## Excerpted text

For these types of bugs we recommend you file a bug with your NIC vendor and make them aware of the situation.  You can always bring them to our attention as well for further investigation.

VMQ and 1G NICs

The second issue that is reported frequently is the implementation of VMQ on 1G NICs. By default, we do not enable VMQ on 1G NICs because a single processor is usually more than sufficient to handle the networking traffic generated. If your workload requires that you use VMQ on a 1G card you will need to enable it by setting a registry key. The registry key is below:

HKEY_LOCAL_MACHINE\SYSTEM\CurrentControlSet\Services\VMSMP\Parameters\BelowTenGigVmqEnabled

DWORD = 1

clip_image010

After applying this registry key and rebooting the server, VMQ should start to work.

Conclusion

Summarizing the key takeaways from this post:

· There are performance monitor counters available that are extremely helpful in locating where a VMQ is located and the amount of traffic arriving on a processor

· Keep an eye on the processor set you choose for VMQ and make sure that packets are being indicated on the correct processors

· Be cognizant of the link speed of your NIC because 1G NICs do not have VMQ enabled by default

This concludes our series on VMQ. I hope that these posts were helpful in understanding the concepts behind VMQ and how to correctly configure relevant scenarios and troubleshoot issues.

Gabriel Silva, Program Manager, Windows Core Networking

Your comment has been posted.   Close
Thank you, your comment requires moderation so it may take a while to appear.   Close
Leave a Comment
  • I might have missed something, but I just installed Windows Server 2012 R2 on two older systems (IBM x3400 M3 and an HP DL360 G6).

## Problems and tasks
1 - Copy the VMQ excerpt starting with "After applying this" and going on through "and troubleshoot issues.".
2 - From the VMQ excerpt:
(a) With whom does it recommend filing a bug for these types of bugs?
(b) Why is VMQ not enabled on 1G NICs by default?
(c) What DWORD value does the registry key take?
The material that comes next has nothing to do with the VMQ excerpt.

## Material provided
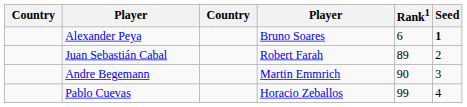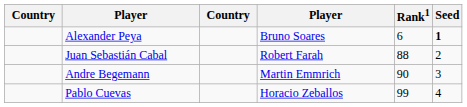Juan Sebastián Cabal | Rank1: 89 -> 88
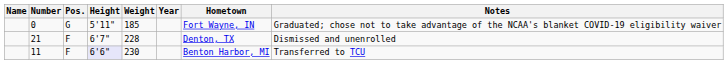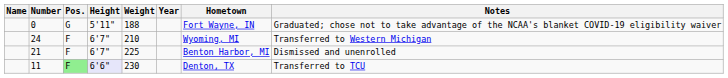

## The replies
1 -
After applying this registry key and rebooting the server, VMQ should start to work.

Conclusion

Summarizing the key takeaways from this post:

· There are performance monitor counters available that are extremely helpful in locating where a VMQ is located and the amount of traffic arriving on a processor

· Keep an eye on the processor set you choose for VMQ and make sure that packets are being indicated on the correct processors

· Be cognizant of the link speed of your NIC because 1G NICs do not have VMQ enabled by default

This concludes our series on VMQ. I hope that these posts were helpful in understanding the concepts behind VMQ and how to correctly configure relevant scenarios and troubleshoot issues.

2 -
(a) The NIC vendor.
(b) A single processor is usually more than sufficient to handle the networking traffic generated.
(c) 1.